Does the test used offer positive identification? If not, would you be willing to send a small quantity to a lab for GC/MS or other more specific tests?

It is mass spectrometry, that's why it shows as psilocin. It would also show as 6-HO-dmt, or 7-HO-dmt or any other substance with identical molecular weight.

I hope you're not serious here and I also think 69ron or SWIH wouldn't be willing either.

Yes SWIM will second that brown / tan / white powder extracted from cebil seeds is a substance with the exact same mass spectra as bufotenin. The only impurity SWIM observed was dmt. Cebil seeds also make a bit of it I think so its normal.

By mass spectrometry itself its difficult to determine the difference between bufotenin and psilocin. It it possible however.

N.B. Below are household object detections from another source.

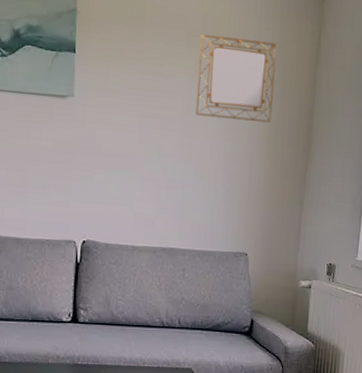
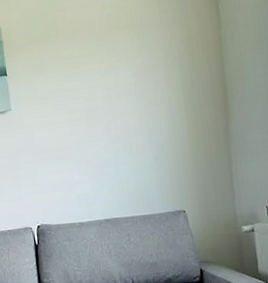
home mirror: present [196,34,277,123] -> none [108,21,186,101]

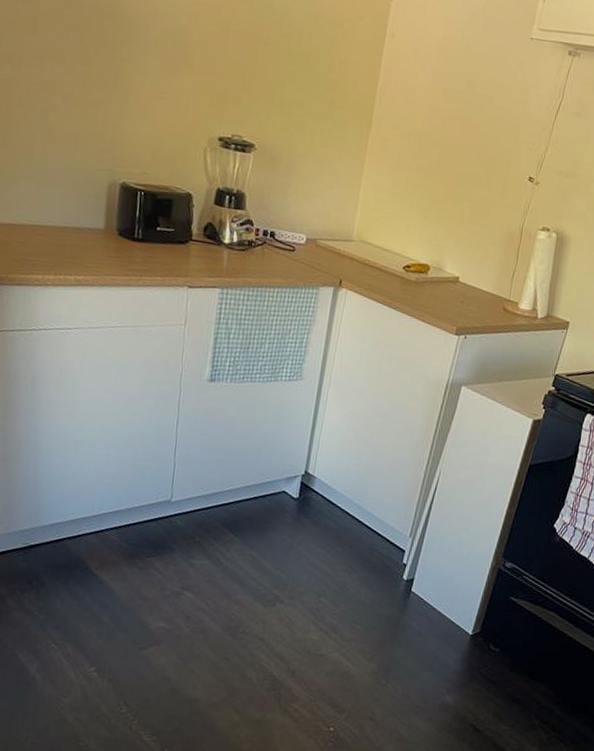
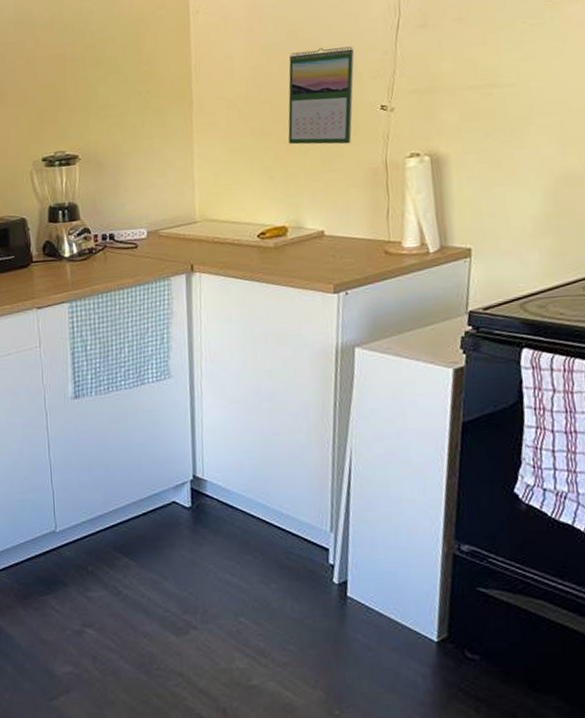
calendar: none [446,104,519,204] -> present [288,46,354,145]

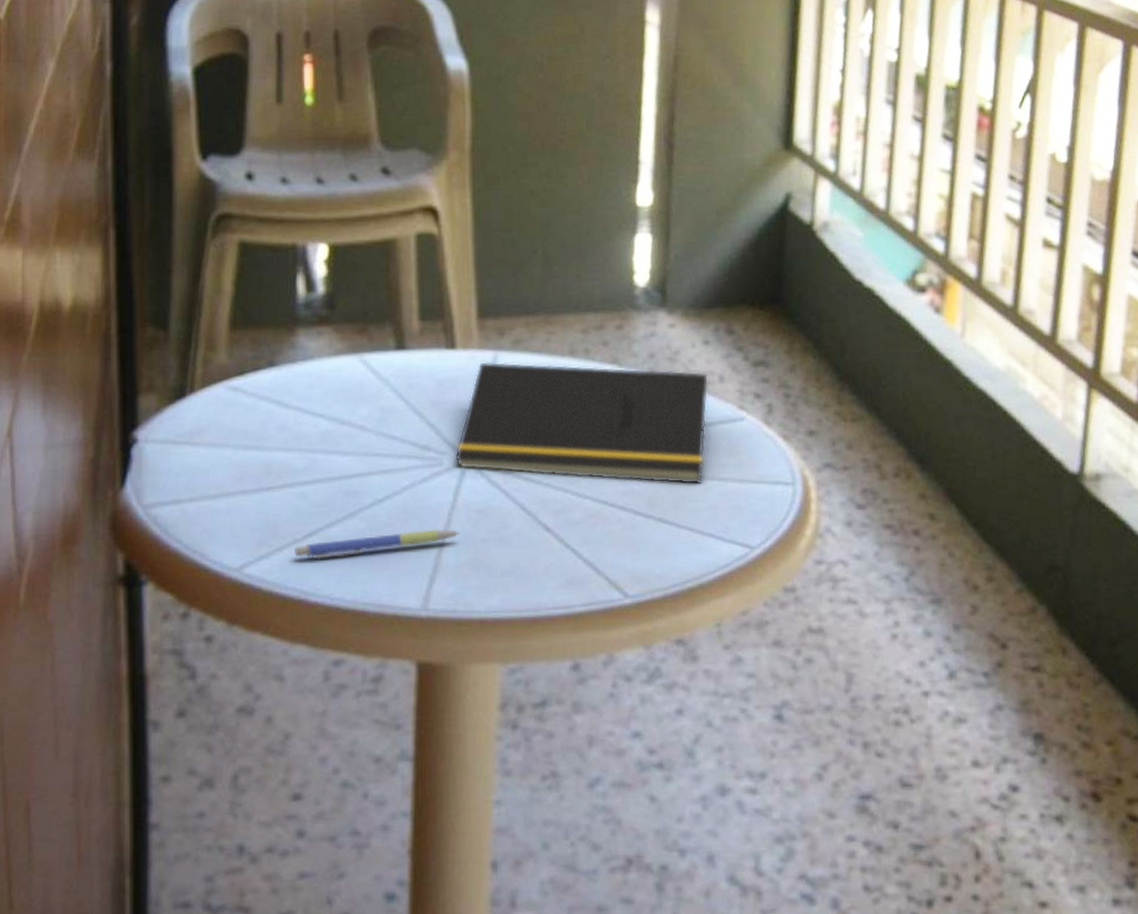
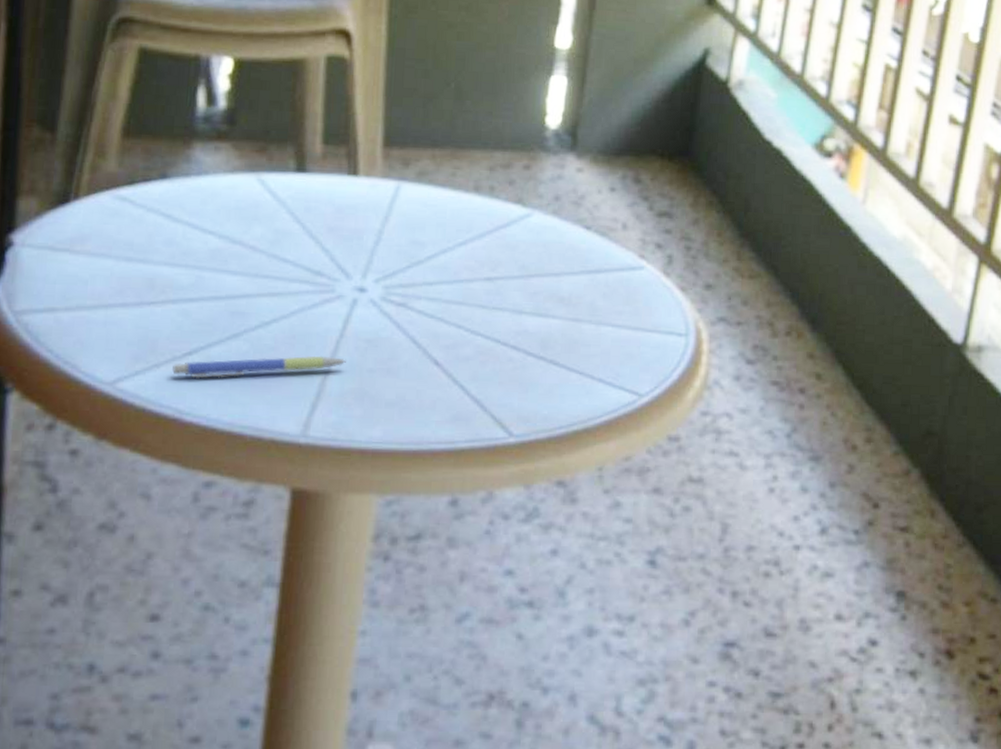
notepad: present [455,361,709,485] -> none [348,191,613,329]

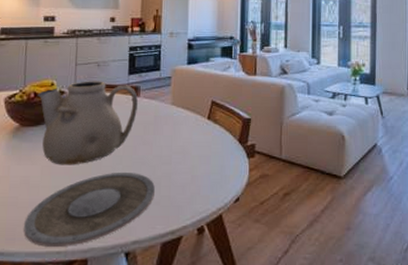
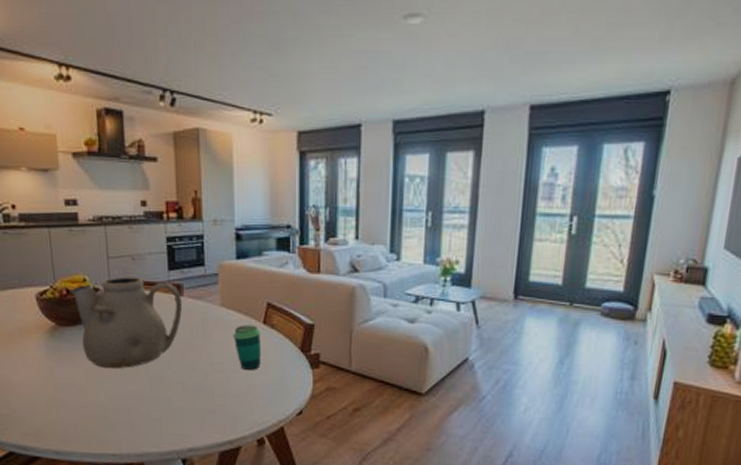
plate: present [24,171,155,248] -> none [76,378,208,450]
cup: none [180,121,205,161] -> present [232,325,261,370]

It really depends on how good your library searching algorithms are or how skilled you are in interpreting mass spectra. Mainly the ratio of ions can give it away because the difference in hydroxyl position will slightly change fragmentation patterns. MS/MS techniques can also help.

Although based on retention time in the column you can more easily tell the difference.

Thanks. I was intrigued by the reports on this substance, but the large variation in reported effects made me wonder whether it might be another substance produced by a particular extraction technique or contained in a specific source material, so I wanted to ascertain what it is. If it is certain that it is bufotenine, I will set out to extract it myself. It certainly sounds like something special, if the results are reproducible.

I suggest doing it with FASA and then freebase and doing the naphtha/acetone clean up.. its the only way that worked for me... btw, expect some very nasty nausea from bufotenin...

One thing that cannot be claimed with certainty yet is that the n oxide is not present. This may depend on seed batches, extraction techniques, were just not sure if its present or not at this point.

its a scam guys seriously.

Would Ondansetron alleviate the nausea? I've read reports of it being effective against psychedelic-induced nausea.

http://en.wikipedia.org/wiki/Ondansetron

you can try.. I personally dont like taking pharmaceuticals, unless I had some serious disease or something where it was strictly necessary. I'd rather not give my money to this big industry which lacks any real ethics, and I dont really trust their safety. If I wanted nausea-reducing substance, I would go for ginger, it also has a 5-HT3 antagonist. As pointed out by Samadhi-Sukha-Upekkha in this thread, apparently you need to swallow the ginger (or extract) itself and not make a tea because the desired substance is not water-soluble

That being said, Im not sure how effective 5-HT3 antagonists are in reducing nausea from vaporized bufotenine. Ginger is definitely effective reducing nausea from orally ingested psychedelics, as there is 5-HT3 signalling in the guts. You can try it, though, and dont forget to let us know how it turned out!